Install dependencies (Ubuntu 18.04 and 20.04)
sudo apt -y install qemu qemu-utils qemu-system-x86
Install Packer
curl -fsSL https://apt.releases.hashicorp.com/gpg | sudo apt-key add -
sudo apt-add-repository "deb [arch=amd64] https://apt.releases.hashicorp.com $(lsb_release -cs) main"
sudo apt-get update && sudo apt-get install packer
Go to Packer template directory for DGX OS 5, i.e
cd packer-maas/dgxos5
Download DGX OS somewhere (i.e. /work)
Generate checksum of image
sha256sum /work/DGXOS-5.0.0-2020-10-01-18-07-44.iso
Build image
# When building the image, you can pass variables to the `build` command or edit the dgxos5.json file
# At minimum update the ISO location and SHA sum (dgxos5_iso and dgxos5_sha256sum)
# i.e.
# "variables":
# {
# "platform": "dgx1",
# "dgxos5_iso": "/work/DGXOS-5.0.0-2020-10-01-18-07-44.iso",
# "dgxos5_sha256sum": "6e5c7ba2024640b3f23ec8681c15c8ccf8997a23da91c7e9d4eacf73bb564bee"
# },
sudo packer build dgxos5.json
# Optionally, instead of modifying config file:
sudo packer build -var 'dgxos5_iso=/path/to/dgx_iso' -var 'dgxos5_sha256sum=<dgx_os_iso_sha256_sum>' dgxos5.json
# Available platforms: dgx1, dgx2, dgx_a100
# For more verbosity set `PACKER_LOG=1`, i.e sudo PACKER_LOG=1 build ...

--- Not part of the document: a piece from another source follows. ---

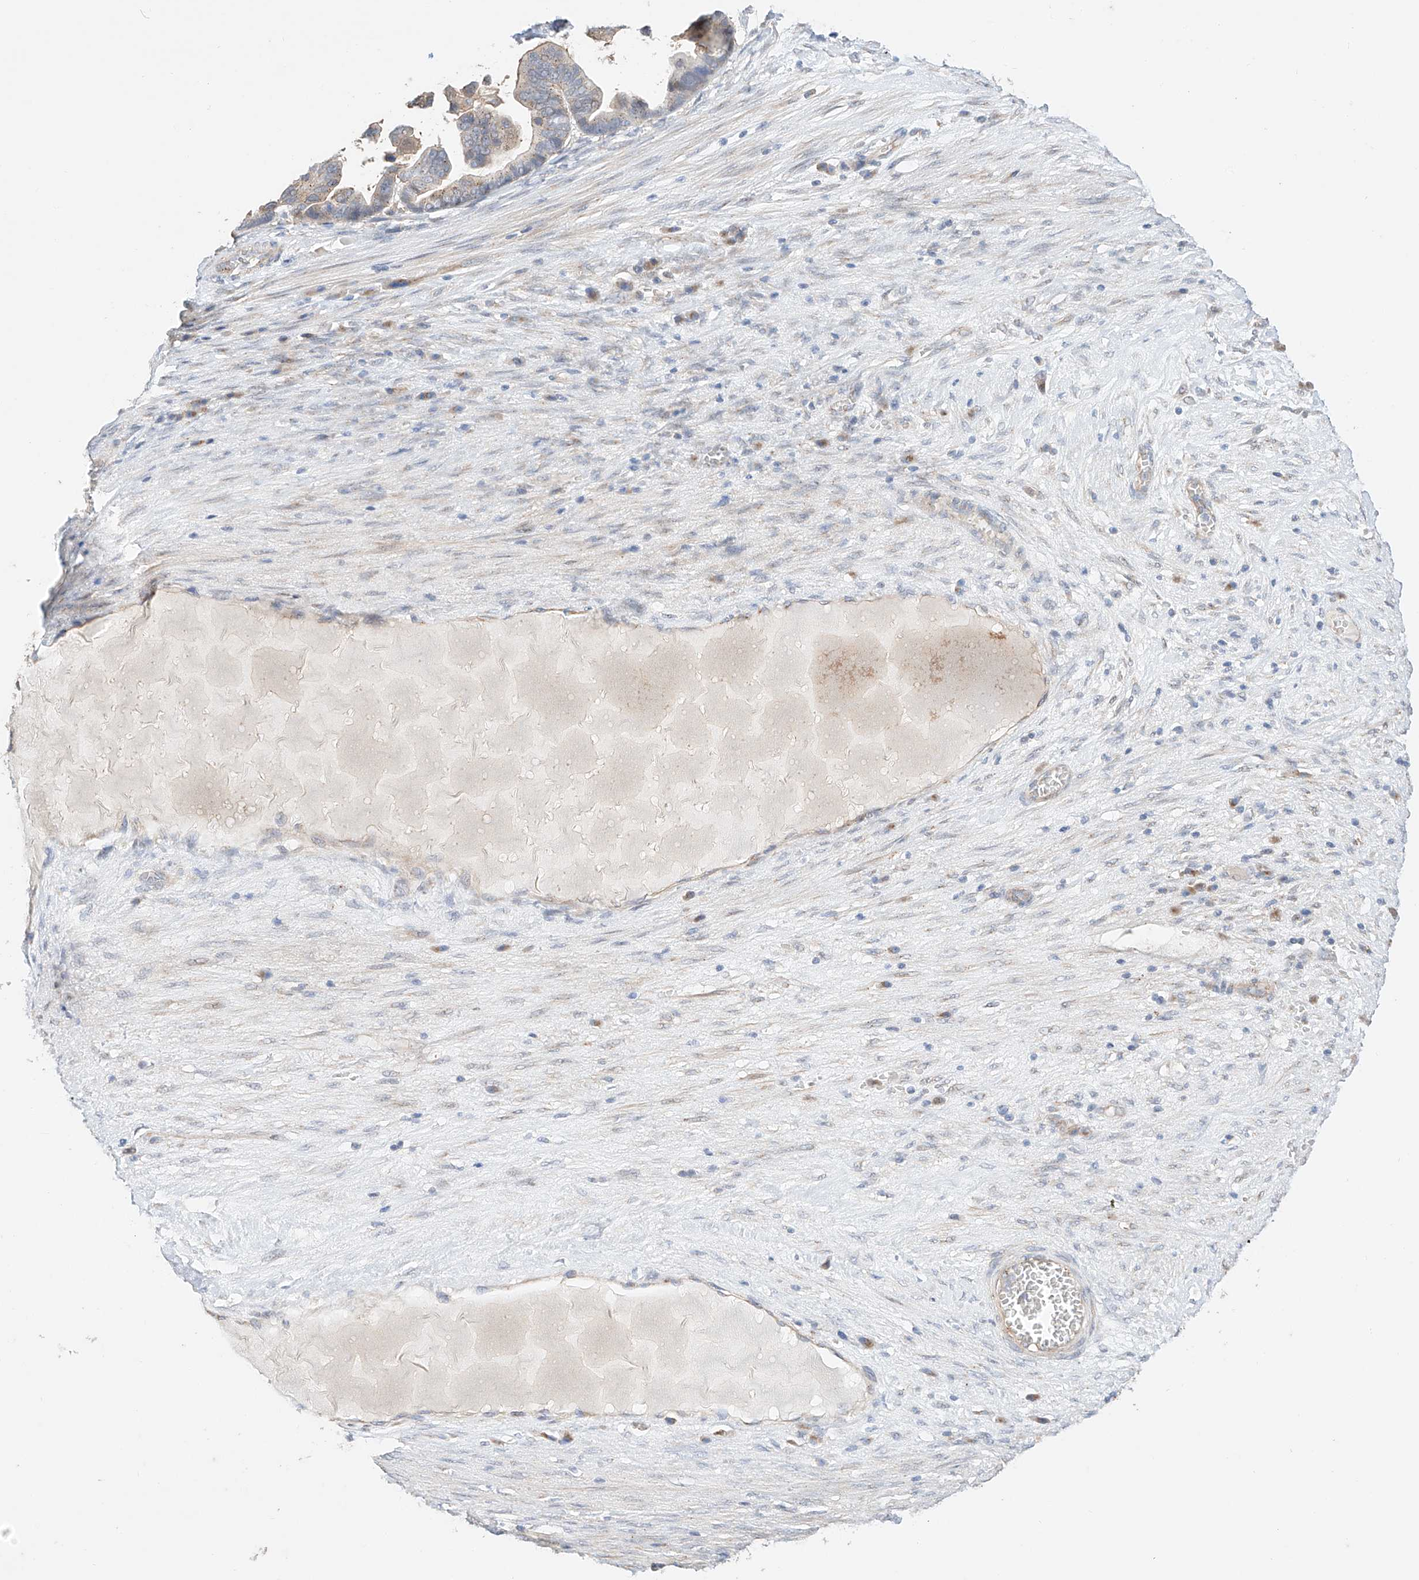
{"staining": {"intensity": "weak", "quantity": "25%-75%", "location": "cytoplasmic/membranous"}, "tissue": "ovarian cancer", "cell_type": "Tumor cells", "image_type": "cancer", "snomed": [{"axis": "morphology", "description": "Cystadenocarcinoma, serous, NOS"}, {"axis": "topography", "description": "Ovary"}], "caption": "Ovarian cancer (serous cystadenocarcinoma) tissue displays weak cytoplasmic/membranous staining in about 25%-75% of tumor cells Nuclei are stained in blue.", "gene": "MOSPD1", "patient": {"sex": "female", "age": 56}}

Go grab a beer while the image builds...
Add image to MAAS:
# Be sure to substitute the proper platform name, i.e. dgx1, dgx2, dgx_a100
maas $PROFILE boot-resources create name='custom/dgx1-5.0' title='NVIDIA DGX-1 5.0' architecture='amd64/generic' filetype='tgz' content@=dgxos5.tar.gz
If using MAAS 3.0 or later, you will need to use the following command, which adds the base_image argument:
# Be sure to substitute the proper platform name, i.e. dgx1, dgx2, dgx_a100
maas $PROFILE boot-resources create name='custom/dgx_a100-5.1' title='NVIDIA DGX-A100 5.1' architecture='amd64/generic' filetype='tgz' base_image=ubuntu/focal content@=dgxos5.tar.gz
Ensure that you are authenticated via the commandline for your MaaS user. If you are not, you may encounter an error like this:
argument COMMAND: invalid choice: 'boot-resources' (choose from 'login', 'logout', 'list', 'refresh', 'init', 'config', 'status', 'migrate', 'reconfigure-supervisord', 'apikey', 'configauth', 'createadmin', 'changepassword')
To authenticate:
maas login $PROFILE http://<MAAS url>
#upon executing the above command, the following prompt will present
API key (leave empty for anonymous access):
At the prompt, enter an API key, which can be acquired with the following command:
maas apikey --username $PROFILE
Re-run the boot-resources command once authenticated.
Boot machines in EFI mode
In maas, create an EFI partition in addition to other partitions, i.e:
# NAME SIZE FILESYSTEM MOUNT POINT
sda-part1 511.7 MB fat32 /boot/efi
sda-part2 63.9 GB ext4 /
Troubleshooting:
# Sometimes nbd devices don't get unmounted between builds with packer
# so run as root:
umount /dev/nbd*
# between builds, remove artifacts:
sudo rm -rf output-qemu/ dgxos5.tar.gz
If you see an error like this from the boot-resources command:
[Errno 13] Permission denied: './dgxos5.tar.gz'
You can update the ownership of the tar.gz file, like this:
sudo chown <target user>:<target group> dgxos5.tar.gz
TODO Next:
- kernel parameters in MAAS (w/ tags)
- document generate one image per DGX type